Day one

ARC Europe start

We had a clean start off Nanny Cay with the 40 ARC yachts heading west on a broad reach to clear the islands. Of the ARC fleet, there were different rallies sharing the same start, some were heading straight to Florida, most going to Bermuda but with some of those heading on up to Virginia. The giant Apsaras from Hong Kong carved through the fleet and was gone. At 23 metres she is far and away the largest yacht in the rally and she must have been too big for the Marina as I hadn’t noticed her in Nanny Cay.

Gybing around the end of Great Thatch Island the wind which had been up to 28 knots between the islands dropped to next to nothing in the lee and we ran the engine for 3 minutes to clear the wind shadow. Passing to the west of Jost Van Dyke, we enjoyed an excellent beam reach in a steady F4 until just before midnight when the wind dropped away. The forecast is for the wind to completely disappear in a few days’ time and inevitably result in motoring in towards the end of the week so, with plenty of diesel on board and Ollie to meet, there was no debate and we started the engine. With an economical engine speed of 1900 revs we picked our pace up to just over 5 knots. Perversely, there were faster yachts hanging onto the remnants of the wind and doing less than 3 knots which given the complete absence of wind later on seemed to be just delaying the inevitable. The finishing line closes on Saturday evening so they will need to pick up their pace somehow before then.

Our evening meal was the first of the recently discovered ‘boil in the bag’ lamb shank meals from Costco. These don’t need to be refrigerated and heat up in 25 minutes, an ideal staple to have on board. With tins of potatoes, peas and carrots, served in bowls, it proved to be a winner.
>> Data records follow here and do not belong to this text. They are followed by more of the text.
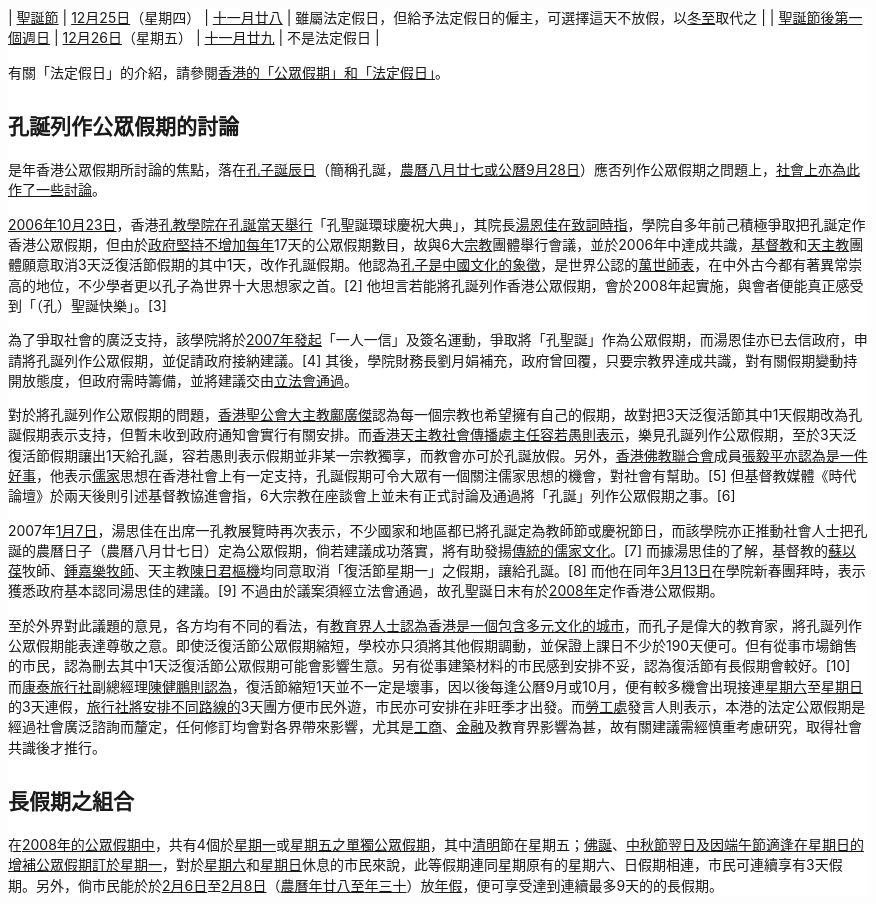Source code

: | [聖誕節](https://zh.wikipedia.org/wiki/聖誕節 "wikilink")                                 | [12月25日](../Page/12月25日.md "wikilink")（星期四）                                               | [十一月廿八](https://zh.wikipedia.org/wiki/十一月廿八 "wikilink") | 雖屬法定假日，但給予法定假日的僱主，可選擇這天不放假，以[冬至](../Page/冬至.md "wikilink")取代之 |
| [聖誕節後第一個週日](https://zh.wikipedia.org/wiki/節禮日 "wikilink")                           | [12月26日](../Page/12月26日.md "wikilink")（星期五）                                               | [十一月廿九](https://zh.wikipedia.org/wiki/十一月廿九 "wikilink") | 不是法定假日                                                        |

有關「法定假日」的介紹，請參閱[香港的「公眾假期」和「法定假日」](https://zh.wikipedia.org/wiki/香港節日與公眾假期#香港的「公眾假期」和「法定假日」 "wikilink")。

## 孔誕列作公眾假期的討論

是年香港公眾假期所討論的焦點，落在[孔子誕辰日](../Page/孔子誕辰日.md "wikilink")（簡稱孔誕，[農曆](../Page/農曆.md "wikilink")[八月廿七或](https://zh.wikipedia.org/wiki/八月廿七 "wikilink")[公曆](https://zh.wikipedia.org/wiki/公曆 "wikilink")[9月28日](../Page/9月28日.md "wikilink")）應否列作公眾假期之問題上，[社會上亦為此作了一些討論](https://zh.wikipedia.org/wiki/社會 "wikilink")。

[2006年](https://zh.wikipedia.org/wiki/香港2006年 "wikilink")[10月23日](../Page/10月23日.md "wikilink")，香港[孔教學院在孔誕當天舉行](https://zh.wikipedia.org/wiki/孔教 "wikilink")「孔聖誕環球慶祝大典」，其院長[湯恩佳在致詞時指](https://zh.wikipedia.org/wiki/湯恩佳 "wikilink")，學院自多年前己積極爭取把孔誕定作香港公眾假期，但由於[政府堅持不增加每年](../Page/香港特別行政區政府.md "wikilink")17天的公眾假期數目，故與6大[宗教](../Page/宗教.md "wikilink")團體舉行會議，並於2006年中達成共識，[基督教](../Page/基督教.md "wikilink")和[天主教](../Page/天主教.md "wikilink")團體願意取消3天泛復活節假期的其中1天，改作孔誕假期。他認為[孔子是](https://zh.wikipedia.org/wiki/孔子 "wikilink")[中國文化的象徵](https://zh.wikipedia.org/wiki/中國文化 "wikilink")，是世界公認的[萬世師表](https://zh.wikipedia.org/wiki/萬世師表 "wikilink")，在中外古今都有著異常崇高的地位，不少學者更以孔子為世界十大思想家之首。\[2\] 他坦言若能將孔誕列作香港公眾假期，會於2008年起實施，與會者便能真正感受到「（孔）聖誕快樂」。\[3\]

為了爭取社會的廣泛支持，該學院將於[2007年發起](https://zh.wikipedia.org/wiki/香港2007年 "wikilink")「一人一信」及簽名運動，爭取將「孔聖誕」作為公眾假期，而湯恩佳亦已去信政府，申請將孔誕列作公眾假期，並促請政府接納建議。\[4\] 其後，學院財務長劉月娟補充，政府曾回覆，只要宗教界達成共識，對有關假期變動持開放態度，但政府需時籌備，並將建議交由[立法會通過](../Page/香港立法會.md "wikilink")。

對於將孔誕列作公眾假期的問題，[香港聖公會](../Page/香港聖公會.md "wikilink")[大主教](https://zh.wikipedia.org/wiki/大主教 "wikilink")[鄺廣傑](../Page/鄺廣傑.md "wikilink")認為每一個宗教也希望擁有自己的假期，故對把3天泛復活節其中1天假期改為孔誕假期表示支持，但暫未收到政府通知會實行有關安排。而[香港天主教社會傳播處主任](https://zh.wikipedia.org/wiki/香港天主教社會傳播處 "wikilink")[容若愚則表示](https://zh.wikipedia.org/wiki/容若愚 "wikilink")，樂見孔誕列作公眾假期，至於3天泛復活節假期讓出1天給孔誕，容若愚則表示假期並非某一宗教獨享，而教會亦可於孔誕放假。另外，[香港佛教聯合會](../Page/香港佛教聯合會.md "wikilink")成員[張毅平亦認為是一件好事](https://zh.wikipedia.org/wiki/張毅平 "wikilink")，他表示[儒家](../Page/儒家.md "wikilink")思想在香港社會上有一定支持，孔誕假期可令大眾有一個關注儒家思想的機會，對社會有幫助。\[5\] 但基督教媒體《時代論壇》於兩天後則引述基督教協進會指，6大宗教在座談會上並未有正式討論及通過將「孔誕」列作公眾假期之事。\[6\]

2007年[1月7日](../Page/1月7日.md "wikilink")，湯思佳在出席一孔教展覽時再次表示，不少國家和地區都已將孔誕定為教師節或慶祝節日，而該學院亦正推動社會人士把孔誕的農曆日子（農曆八月廿七日）定為公眾假期，倘若建議成功落實，將有助發揚[傳統的儒家文化](https://zh.wikipedia.org/wiki/傳統 "wikilink")。\[7\] 而據湯思佳的了解，基督教的[蘇以葆](../Page/蘇以葆.md "wikilink")牧師、[鍾嘉樂牧師](https://zh.wikipedia.org/wiki/鍾嘉樂 "wikilink")、天主教[陳日君](../Page/陳日君.md "wikilink")[樞機](../Page/樞機.md "wikilink")均同意取消「復活節星期一」之假期，讓給孔誕。\[8\] 而他在同年[3月13日](../Page/3月13日.md "wikilink")在學院新春團拜時，表示獲悉政府基本認同湯思佳的建議。\[9\] 不過由於議案須經立法會通過，故孔聖誕日末有於[2008年](../Page/2008年.md "wikilink")定作香港公眾假期。

至於外界對此議題的意見，各方均有不同的看法，有[教育界人士認為香港是一個包含多元文化的城市](../Page/香港教育.md "wikilink")，而孔子是偉大的教育家，將孔誕列作公眾假期能表達尊敬之意。即使泛復活節公眾假期縮短，學校亦只須將其他假期調動，並保證上課日不少於190天便可。但有從事市場銷售的市民，認為刪去其中1天泛復活節公眾假期可能會影響生意。另有從事建築材料的市民感到安排不妥，認為復活節有長假期會較好。\[10\] 而[康泰旅行社](../Page/康泰旅行社.md "wikilink")副總經理[陳健鵬則認為](https://zh.wikipedia.org/wiki/陳健鵬 "wikilink")，復活節縮短1天並不一定是壞事，因以後每逢公曆9月或10月，便有較多機會出現接連[星期六](../Page/星期六.md "wikilink")至[星期日](../Page/星期日.md "wikilink")的3天連假，[旅行社將安排不同路線的](https://zh.wikipedia.org/wiki/旅行社 "wikilink")3天團方便市民外遊，市民亦可安排在非旺季才出發。而[勞工處](../Page/勞工處.md "wikilink")發言人則表示，本港的法定公眾假期是經過社會廣泛諮詢而釐定，任何修訂均會對各界帶來影響，尤其是[工商](../Page/香港商業.md "wikilink")、[金融](../Page/金融.md "wikilink")及教育界影響為甚，故有關建議需經慎重考慮研究，取得社會共識後才推行。

## 長假期之組合

在[2008年的公眾假期中](https://zh.wikipedia.org/wiki/香港2008年 "wikilink")，共有4個於[星期一](../Page/星期一.md "wikilink")或[星期五之單獨公眾假期](https://zh.wikipedia.org/wiki/星期五 "wikilink")，其中[清明](../Page/清明.md "wikilink")節在星期五；[佛誕](../Page/佛誕.md "wikilink")、[中秋節翌日及因](https://zh.wikipedia.org/wiki/中秋節 "wikilink")[端午節適逢在星期日的增補公眾假期訂於星期一](https://zh.wikipedia.org/wiki/端午節 "wikilink")，對於[星期六](../Page/星期六.md "wikilink")和[星期日](../Page/星期日.md "wikilink")休息的市民來說，此等假期連同星期原有的星期六、日假期相連，市民可連續享有3天假期。另外，倘市民能於於[2月6日](../Page/2月6日.md "wikilink")至[2月8日](../Page/2月8日.md "wikilink")（[農曆](../Page/農曆.md "wikilink")[年廿八至](https://zh.wikipedia.org/wiki/十二月廿八 "wikilink")[年三十](https://zh.wikipedia.org/wiki/十二月三十 "wikilink")）放[年假](https://zh.wikipedia.org/wiki/年假 "wikilink")，便可享受達到連續最多9天的的長假期。
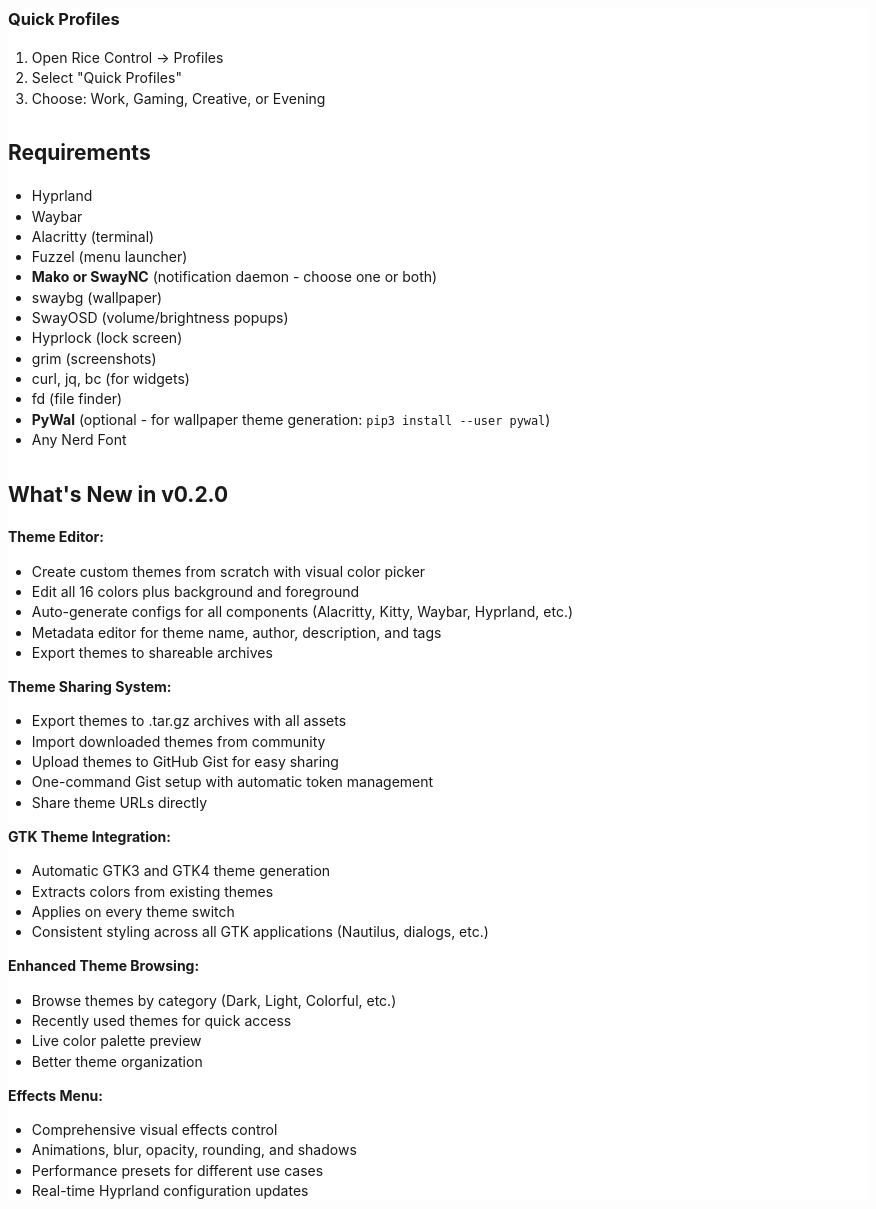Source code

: ### Quick Profiles
1. Open Rice Control → Profiles
2. Select "Quick Profiles"
3. Choose: Work, Gaming, Creative, or Evening

## Requirements

- Hyprland
- Waybar
- Alacritty (terminal)
- Fuzzel (menu launcher)
- **Mako or SwayNC** (notification daemon - choose one or both)
- swaybg (wallpaper)
- SwayOSD (volume/brightness popups)
- Hyprlock (lock screen)
- grim (screenshots)
- curl, jq, bc (for widgets)
- fd (file finder)
- **PyWal** (optional - for wallpaper theme generation: `pip3 install --user pywal`)
- Any Nerd Font

## What's New in v0.2.0

**Theme Editor:**
- Create custom themes from scratch with visual color picker
- Edit all 16 colors plus background and foreground
- Auto-generate configs for all components (Alacritty, Kitty, Waybar, Hyprland, etc.)
- Metadata editor for theme name, author, description, and tags
- Export themes to shareable archives

**Theme Sharing System:**
- Export themes to .tar.gz archives with all assets
- Import downloaded themes from community
- Upload themes to GitHub Gist for easy sharing
- One-command Gist setup with automatic token management
- Share theme URLs directly

**GTK Theme Integration:**
- Automatic GTK3 and GTK4 theme generation
- Extracts colors from existing themes
- Applies on every theme switch
- Consistent styling across all GTK applications (Nautilus, dialogs, etc.)

**Enhanced Theme Browsing:**
- Browse themes by category (Dark, Light, Colorful, etc.)
- Recently used themes for quick access
- Live color palette preview
- Better theme organization

**Effects Menu:**
- Comprehensive visual effects control
- Animations, blur, opacity, rounding, and shadows
- Performance presets for different use cases
- Real-time Hyprland configuration updates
Ollie may be shopping at Costco before he leaves!

It was disconcerting to find that a yacht quite close alongside not only was not transmitting an AIS signal but also not showing any lights and we concluded that they must be experiencing some electrical problems. We tracked them on radar while we also monitored the rain clouds surrounding us.

At 0430, the ‘purple menace’ showing on the radar caught up with us and we suffered a downpour necessitating a precautionary hatch check, inevitably the hatch over my bed was open for ventilation so, more soggy bedding. Dawn at 0530 saw an improvement and by 0600, the engine was off and although still very cloudy there was at least the prospect of a good sail.